* _TO DO_
Return, unchanged, the stretch of lines in the records below running from the line containing "habitat: Shallow brown" through the line containing "scientific name: Baccharis rupicola", with both of those lines included.

Records from a dataset:

--------------------

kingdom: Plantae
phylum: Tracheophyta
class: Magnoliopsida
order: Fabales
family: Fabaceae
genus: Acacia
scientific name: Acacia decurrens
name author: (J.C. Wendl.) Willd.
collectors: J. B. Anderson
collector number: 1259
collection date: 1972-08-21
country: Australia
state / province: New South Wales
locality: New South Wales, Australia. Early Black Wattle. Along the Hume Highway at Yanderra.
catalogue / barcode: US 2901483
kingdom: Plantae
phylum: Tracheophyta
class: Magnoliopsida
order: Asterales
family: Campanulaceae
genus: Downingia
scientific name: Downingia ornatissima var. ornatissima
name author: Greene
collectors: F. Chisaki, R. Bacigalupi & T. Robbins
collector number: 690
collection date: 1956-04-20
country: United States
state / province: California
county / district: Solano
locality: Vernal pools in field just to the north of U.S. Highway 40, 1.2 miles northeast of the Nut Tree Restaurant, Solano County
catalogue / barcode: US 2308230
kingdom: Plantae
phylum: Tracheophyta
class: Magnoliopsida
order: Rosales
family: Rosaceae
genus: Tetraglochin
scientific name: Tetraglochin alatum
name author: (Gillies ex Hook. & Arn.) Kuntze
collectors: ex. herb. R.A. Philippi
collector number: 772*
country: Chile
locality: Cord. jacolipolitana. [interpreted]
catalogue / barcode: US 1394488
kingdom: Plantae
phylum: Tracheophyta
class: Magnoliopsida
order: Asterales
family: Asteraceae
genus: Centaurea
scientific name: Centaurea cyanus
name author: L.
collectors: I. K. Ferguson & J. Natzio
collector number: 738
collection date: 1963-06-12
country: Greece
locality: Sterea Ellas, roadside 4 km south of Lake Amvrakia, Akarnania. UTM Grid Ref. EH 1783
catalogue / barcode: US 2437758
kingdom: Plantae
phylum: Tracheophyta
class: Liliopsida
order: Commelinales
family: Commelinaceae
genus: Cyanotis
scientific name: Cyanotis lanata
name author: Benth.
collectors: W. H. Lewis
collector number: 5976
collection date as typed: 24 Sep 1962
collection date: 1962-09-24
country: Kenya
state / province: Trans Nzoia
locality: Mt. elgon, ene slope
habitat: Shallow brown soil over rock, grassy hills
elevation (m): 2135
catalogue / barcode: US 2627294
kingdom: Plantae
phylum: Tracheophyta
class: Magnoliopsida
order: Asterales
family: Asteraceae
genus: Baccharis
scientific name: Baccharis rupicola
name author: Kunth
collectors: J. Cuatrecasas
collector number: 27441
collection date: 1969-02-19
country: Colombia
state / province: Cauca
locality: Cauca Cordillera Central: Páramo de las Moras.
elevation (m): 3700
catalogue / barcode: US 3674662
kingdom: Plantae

--------------------

* _TASK SOLUTION_
habitat: Shallow brown soil over rock, grassy hills
elevation (m): 2135
catalogue / barcode: US 2627294
kingdom: Plantae
phylum: Tracheophyta
class: Magnoliopsida
order: Asterales
family: Asteraceae
genus: Baccharis
scientific name: Baccharis rupicola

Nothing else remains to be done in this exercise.